医師からすれば手術というのは日常業務ですが、それを受ける患者さんからすると本当に大きな出来事です。私自身も手術を受けた際はとても怖く、不安に感じていました。手術の話の際に「このような合併症が起こる可能性についてはお話ししないといけないけど、仮にこのような合併症が起こってしまっても最後まで責任をもって治療します」と説明された時にはとても安心したことを覚えています。

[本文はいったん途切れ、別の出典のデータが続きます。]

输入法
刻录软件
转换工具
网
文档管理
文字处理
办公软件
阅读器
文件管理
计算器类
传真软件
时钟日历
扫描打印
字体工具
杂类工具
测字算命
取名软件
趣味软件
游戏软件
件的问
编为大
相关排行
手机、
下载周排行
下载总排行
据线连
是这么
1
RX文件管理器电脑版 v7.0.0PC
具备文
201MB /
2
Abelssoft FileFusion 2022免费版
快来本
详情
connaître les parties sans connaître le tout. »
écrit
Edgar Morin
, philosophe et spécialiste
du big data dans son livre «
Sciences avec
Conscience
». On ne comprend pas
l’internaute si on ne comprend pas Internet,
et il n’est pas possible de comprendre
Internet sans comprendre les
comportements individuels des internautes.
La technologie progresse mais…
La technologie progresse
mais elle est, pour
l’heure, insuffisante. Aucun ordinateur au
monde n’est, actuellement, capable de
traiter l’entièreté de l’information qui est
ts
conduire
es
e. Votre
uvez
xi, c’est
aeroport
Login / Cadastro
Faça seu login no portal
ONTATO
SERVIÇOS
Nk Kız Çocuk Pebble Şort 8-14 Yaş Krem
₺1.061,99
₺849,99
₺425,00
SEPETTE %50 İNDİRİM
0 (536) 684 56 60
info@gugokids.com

『自分に厳しく』は留学時に強く意識するようになりました。大学6年生の時にHarvard Medical School(ハーバード大学医学大学院)に留学しました。そこでチームの一員として治療に携わったのですが、そのチームの先輩医師は皆とても勉強熱心でした。カンファレンスで話題にあがったことについて、業務終了後に10編以上の論文を読んでまとめ、翌日にはチームカンファレンスで皆に還元する、といったことが普通に行われていました。忙しい業務の合間すら自己研鑽にあてる医師たちにどこにそんな時間があるのか聞いたところ、「僕らは患者のために常にハードワークをする必要があるし、その積み重ねが良い結果に結びつく。時間は作ればいくらでもあるからね。」と言われました。ハーバードの優秀な医師たちが常に進化を続けるのであれば、自分もそれを超えるハードワークをしないといつまでも追いつけないと感じ、自分で限界を決めずに勉強をするということを決めました。

今後の目標

この国の医療を俯瞰してみますと、我々が当たり前のように提供している、または享受している医療は持続可能なのか、ということについて考えさせられます。コロナ禍における医療崩壊のニュースもこのことについて考えさせられるきっかけとなっています。大学病院を出て地域に入ったからこそ、そのような視点は大切だと思っています。

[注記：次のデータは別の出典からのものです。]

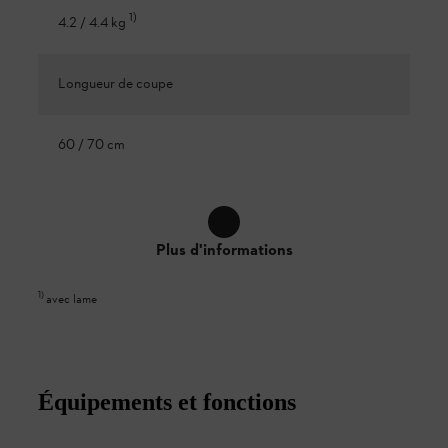
1
)
4.2 / 4.4 kg
Longueur de coupe
60 / 70 cm
Plus d'informations
1
)
avec lame
Équipements et fonctions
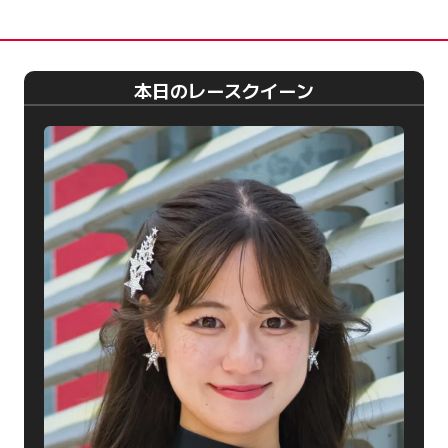
本日のレースクイーン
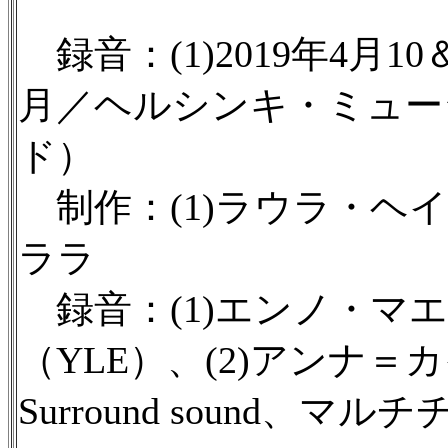
録音：(1)2019年4月10
月／ヘルシンキ・ミュー
ド）
制作：(1)ラウラ・ヘイ
ララ
録音：(1)エンノ・マ
（YLE）、(2)アンナ＝
Surround sound、マルチ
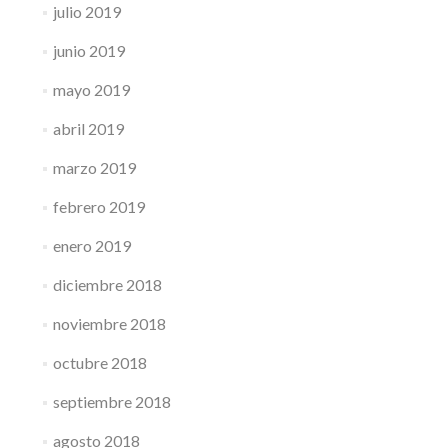
julio 2019
junio 2019
mayo 2019
abril 2019
marzo 2019
febrero 2019
enero 2019
diciembre 2018
noviembre 2018
octubre 2018
septiembre 2018
agosto 2018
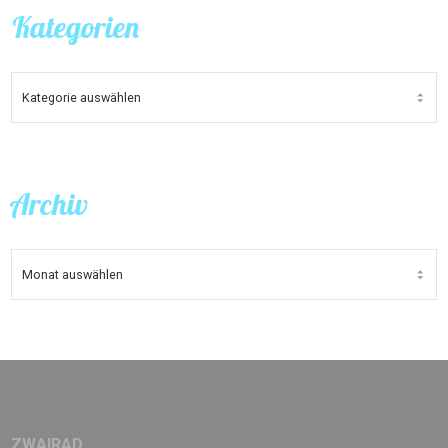
Kategorien
KATEGORIEN
Archiv
ARCHIV
ZWAIRAD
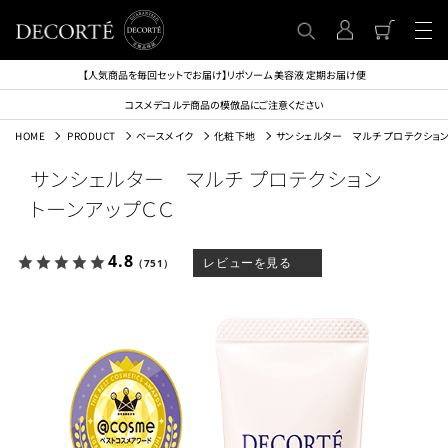
【人気商品を毎回セットでお届け】リポソーム 美容液 定期お届け便
コスメデコルテ商品の模倣品にご注意ください
HOME
PRODUCT
ベースメイク
化粧下地
サンシェルター マルチ プロテクショ
サンシェルター マルチ プロテクション
トーンアップＣＣ
4.8
レビューを見る
（751）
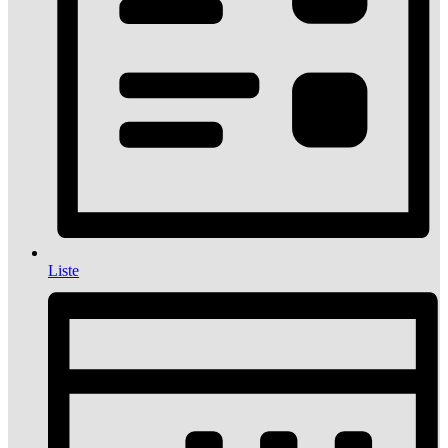
Liste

良質な資源の持続可能な提供を目標に、現在早稲田大学大学院で経営学を学んでいます(ハーバードに留学した際に、大学関連病院の経営母体が大学ではなく民間企業だったことから経営学に興味を持ったということもあります)。目の前の患者さんはもちろんですが、未来の患者さんにも良質な医療を提供できるよう、今現在医療に携わっている者として、できることを模索したいと思います。

※ 本サイトに掲載している情報は取材時点のものです。